Poster Presentation: Tuesday, May 20, 2025, 8:30 am – 12:30 pm, Banyan Breezeway
Session: Eye Movements: Natural or complex tasks

Lloyd Acquaye Thompson1, Zachary Petroff1, Stephanie M. Shields1, Kathryn Bonnen1; 1Indiana University Bloomington

Understanding human gaze behavior during naturalistic tasks is critical for understanding how visual processing supports real-world activities. Previous work has developed spatial saliency models that predict gaze in static images. Here we examine how well these spatial saliency models predict gaze in dynamic environments during naturalistic tasks. Specifically, we evaluated the gaze prediction performance of DeepGazeIIE (Linardos, Kümmerer, Press, & Bethge, 2021), a prominent spatial saliency model, for data from a previous study of walking in natural outdoor environments that captured scene video and gaze data with a mobile eye tracker (Bonnen et al., 2021). We extracted video frames from the head-mounted scene camera video and included them only if gaze estimation confidence was at least 95%. For each video frame, the model produced a log-likelihood map that indicates the likelihood of fixation at each point in the frame. We evaluated the network’s performance on our dataset (without additional training) using the area under the curve (AUC) at each recorded fixation location. Initial results reveal that DeepGazeIIE provides good predictive accuracy for fixation patterns during natural walking (AUC=0.81). Notably, this is lower than the AUC reported on the original benchmark dataset (AUC=0.88). This performance gap may stem from differences between the two datasets, e.g., differences in the task and the visual environments. For example, walkers rarely look at their feet, but because feet are visually salient objects, the model predicts that walkers are highly likely to fixate on their feet.

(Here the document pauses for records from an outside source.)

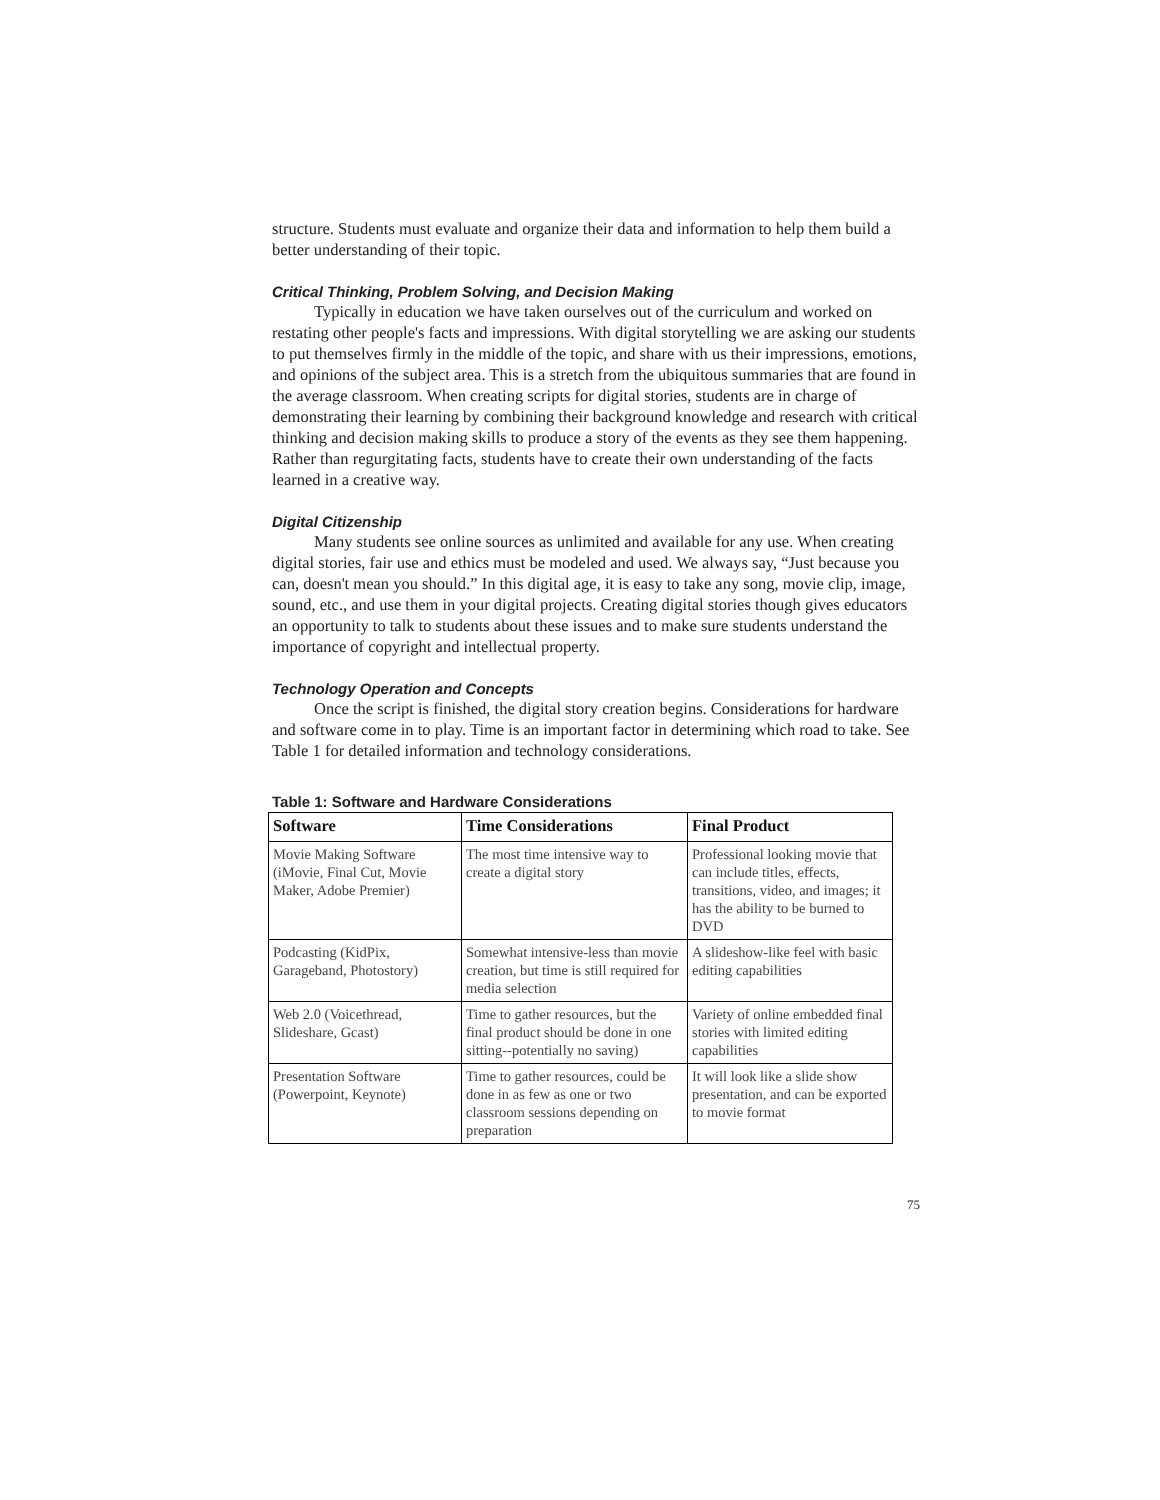structure. Students must evaluate and organize their data and information to help them build a better understanding of their topic.
Critical Thinking, Problem Solving, and Decision Making
Typically in education we have taken ourselves out of the curriculum and worked on restating other people's facts and impressions. With digital storytelling we are asking our students to put themselves firmly in the middle of the topic, and share with us their impressions, emotions, and opinions of the subject area. This is a stretch from the ubiquitous summaries that are found in the average classroom. When creating scripts for digital stories, students are in charge of demonstrating their learning by combining their background knowledge and research with critical thinking and decision making skills to produce a story of the events as they see them happening. Rather than regurgitating facts, students have to create their own understanding of the facts learned in a creative way.
Digital Citizenship
Many students see online sources as unlimited and available for any use. When creating digital stories, fair use and ethics must be modeled and used. We always say, “Just because you can, doesn't mean you should.” In this digital age, it is easy to take any song, movie clip, image, sound, etc., and use them in your digital projects. Creating digital stories though gives educators an opportunity to talk to students about these issues and to make sure students understand the importance of copyright and intellectual property.
Technology Operation and Concepts
Once the script is finished, the digital story creation begins. Considerations for hardware and software come in to play. Time is an important factor in determining which road to take. See Table 1 for detailed information and technology considerations.
Table 1: Software and Hardware Considerations
| Software | Time Considerations | Final Product |
| --- | --- | --- |
| Movie Making Software (iMovie, Final Cut, Movie Maker, Adobe Premier) | The most time intensive way to create a digital story | Professional looking movie that can include titles, effects, transitions, video, and images; it has the ability to be burned to DVD |
| Podcasting (KidPix, Garageband, Photostory) | Somewhat intensive-less than movie creation, but time is still required for media selection | A slideshow-like feel with basic editing capabilities |
| Web 2.0 (Voicethread, Slideshare, Gcast) | Time to gather resources, but the final product should be done in one sitting--potentially no saving) | Variety of online embedded final stories with limited editing capabilities |
| Presentation Software (Powerpoint, Keynote) | Time to gather resources, could be done in as few as one or two classroom sessions depending on preparation | It will look like a slide show presentation, and can be exported to movie format |
75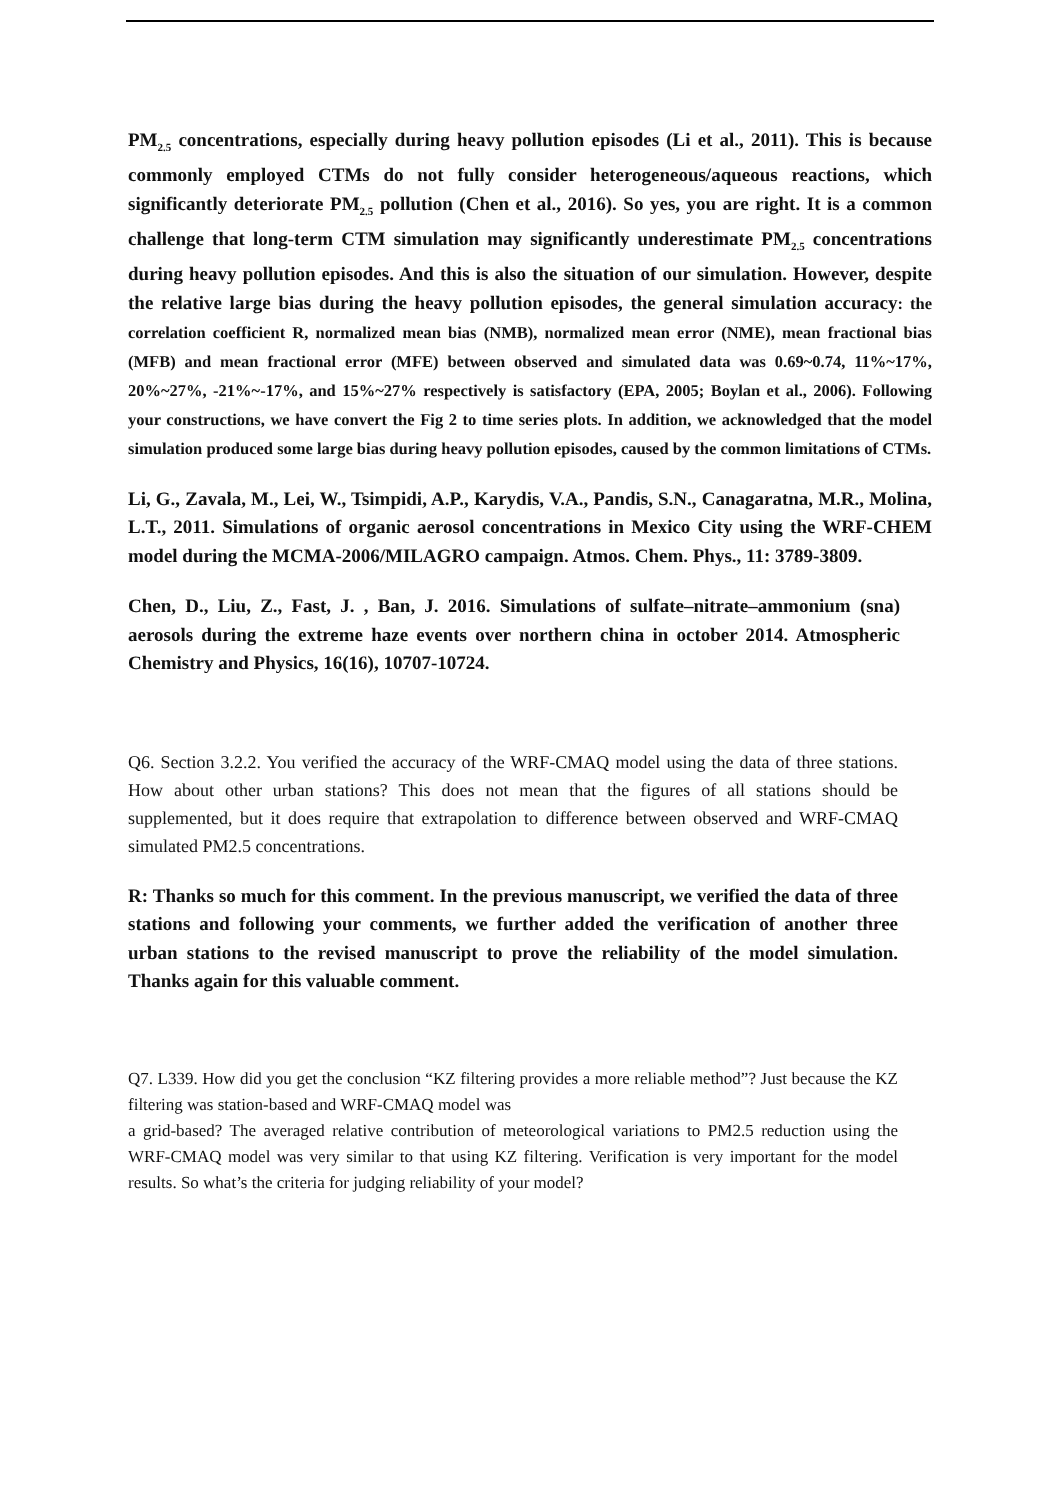PM<sub>2.5</sub> concentrations, especially during heavy pollution episodes (Li et al., 2011). This is because commonly employed CTMs do not fully consider heterogeneous/aqueous reactions, which significantly deteriorate PM<sub>2.5</sub> pollution (Chen et al., 2016). So yes, you are right. It is a common challenge that long-term CTM simulation may significantly underestimate PM<sub>2.5</sub> concentrations during heavy pollution episodes. And this is also the situation of our simulation. However, despite the relative large bias during the heavy pollution episodes, the general simulation accuracy: the correlation coefficient R, normalized mean bias (NMB), normalized mean error (NME), mean fractional bias (MFB) and mean fractional error (MFE) between observed and simulated data was 0.69~0.74, 11%~17%, 20%~27%, -21%~-17%, and 15%~27% respectively is satisfactory (EPA, 2005; Boylan et al., 2006). Following your constructions, we have convert the Fig 2 to time series plots. In addition, we acknowledged that the model simulation produced some large bias during heavy pollution episodes, caused by the common limitations of CTMs.
Li, G., Zavala, M., Lei, W., Tsimpidi, A.P., Karydis, V.A., Pandis, S.N., Canagaratna, M.R., Molina, L.T., 2011. Simulations of organic aerosol concentrations in Mexico City using the WRF-CHEM model during the MCMA-2006/MILAGRO campaign. Atmos. Chem. Phys., 11: 3789-3809.
Chen, D., Liu, Z., Fast, J. , Ban, J. 2016. Simulations of sulfate–nitrate–ammonium (sna) aerosols during the extreme haze events over northern china in october 2014. Atmospheric Chemistry and Physics, 16(16), 10707-10724.
Q6. Section 3.2.2. You verified the accuracy of the WRF-CMAQ model using the data of three stations. How about other urban stations? This does not mean that the figures of all stations should be supplemented, but it does require that extrapolation to difference between observed and WRF-CMAQ simulated PM2.5 concentrations.
R: Thanks so much for this comment. In the previous manuscript, we verified the data of three stations and following your comments, we further added the verification of another three urban stations to the revised manuscript to prove the reliability of the model simulation. Thanks again for this valuable comment.
Q7. L339. How did you get the conclusion “KZ filtering provides a more reliable method”? Just because the KZ filtering was station-based and WRF-CMAQ model was
a grid-based? The averaged relative contribution of meteorological variations to PM2.5 reduction using the WRF-CMAQ model was very similar to that using KZ filtering. Verification is very important for the model results. So what’s the criteria for judging reliability of your model?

Future work will investigate and test strategies that address these limitations and better account for task-specific patterns (e.g., training a network specifically on egocentric video frames). Broadly, this study demonstrates the feasibility of leveraging existing spatial saliency models to analyze gaze behavior during natural tasks, offering insights into visual processing in dynamic contexts.